Heston Public Library Director Libby Albers said much of the information is “truly some of the corporate ephemera. It wasn’t intended to live beyond its time or live beyond just being in a file cabinet.”  

Albers said the donated materials will take upwards of 200 hours to organize, scan, upload and compile metadata on. 

Items like hand-written ledgers, sales reports, newsletters and sales pamphlets were neatly preserved by Yost. Several scrap books, created by Yost himself, hold dozens of pages of neatly clipped and pasted newspaper articles, advertisements and promotions.

“No other cohesive collection of Corporation archives is known to exist,” said Albers.

Albers also noted creating a digitally accessible version of the collection ensures it cannot be lost or damaged.

“Although the collection, in its current condition, could be made physically accessible upon request, digitizing the collection will create a globally-accessible archive of 40-years of agricultural innovation and a behind-the-scenes look at an iconic brand,” she said.

The importance of “The Corp” was made clear, as Albers said there were three masters’ degree thesis papers included in the collection on the importance of Hesston Corporation in the community.  At one time, up to 70 percent of Hesstonians worked for The Corp.

Albers said the process of digitizing and making the Yost collection more easily available was a perfect fit for the grant.

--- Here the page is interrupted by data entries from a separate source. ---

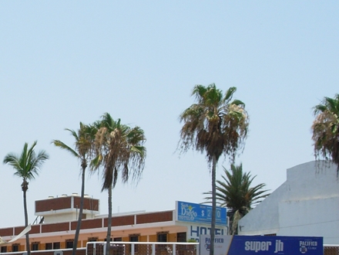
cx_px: 40
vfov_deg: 17.7
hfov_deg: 23.0
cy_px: 180
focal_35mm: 83
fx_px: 813
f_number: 4.9
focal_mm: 6.3
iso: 50
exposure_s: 1/512
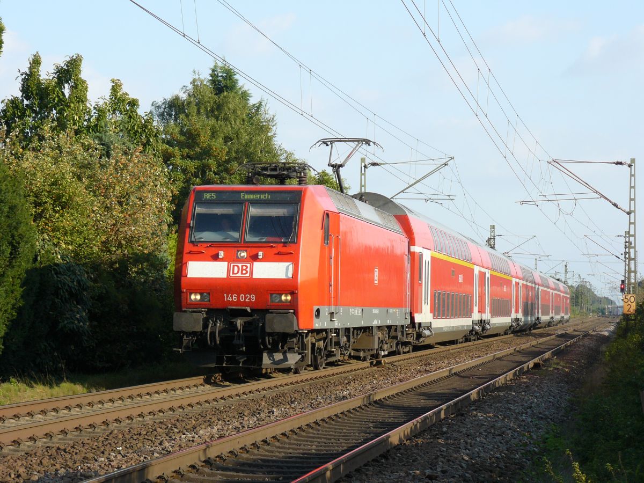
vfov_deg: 14.0
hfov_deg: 18.5
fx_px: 1972
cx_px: 322
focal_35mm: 106
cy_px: 242
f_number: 3.2
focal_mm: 17.7
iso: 100
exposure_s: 1/500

“They were looking for unique projects that tell the State’s story. The Hesston Corp was a really good fit. It was a homegrown entity that had a lot of innovation, a lot of patents and became an international industry. The logo is one for our sports teams; it sponsored the Rodeo, which has outlived the corp itself,” said Albers.

Within the collection, Albers said some of the most interesting pieces of corporate history have survived.

“It’s fun because it’s not current information. It’s the kitschy 1960s. You see the fashion, the hairstyles, even the HR manuals,” she said.

In addition to seeing the broader culture, Albers said many of the names and faces are familiar.

“You see the names of people who are still here in the community who worked for the Corp as young people mid-century,” she said.

With many community members having direct connections to Hesston Corp, Albers said the hunt continues for items to add to the collection.

“We know more is sitting in peoples’ garages and attics. We have had some fun donations of shirts, jackets, coveralls - having those tangible items people can see and touch, it helps tell the Yost story,” Albers said.